→ Work request
Copy out the text of the items below, changing "LEASED" to "SOLD" and leaving everything else as it is. Leave the pictures out.

[Extracted data — start]

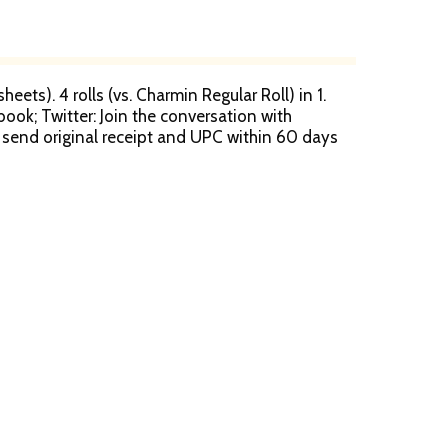
heets). 4 rolls (vs. Charmin Regular Roll) in 1.
book; Twitter: Join the conversation with
t, send original receipt and UPC within 60 days
 for the cost of one pack of Mega Roll. Allow
n is safe for your sewer or septic system. FSC:
eping: Since 1909. Limited warranty to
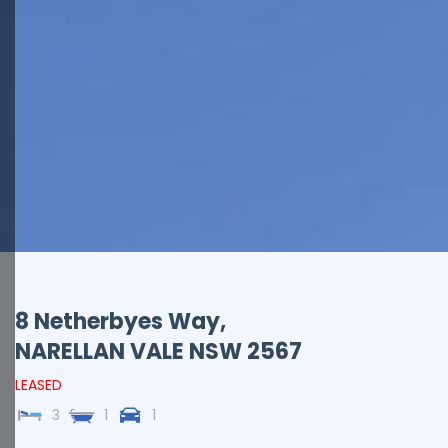
8 Netherbyes Way,
NARELLAN VALE
NSW
2567
LEASED
3
1
1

[Extracted data — finish]

→ Answer section
heets). 4 rolls (vs. Charmin Regular Roll) in 1.
book; Twitter: Join the conversation with
t, send original receipt and UPC within 60 days
 for the cost of one pack of Mega Roll. Allow
n is safe for your sewer or septic system. FSC:
eping: Since 1909. Limited warranty to
8 Netherbyes Way,
NARELLAN VALE
NSW
2567
SOLD
3
1
1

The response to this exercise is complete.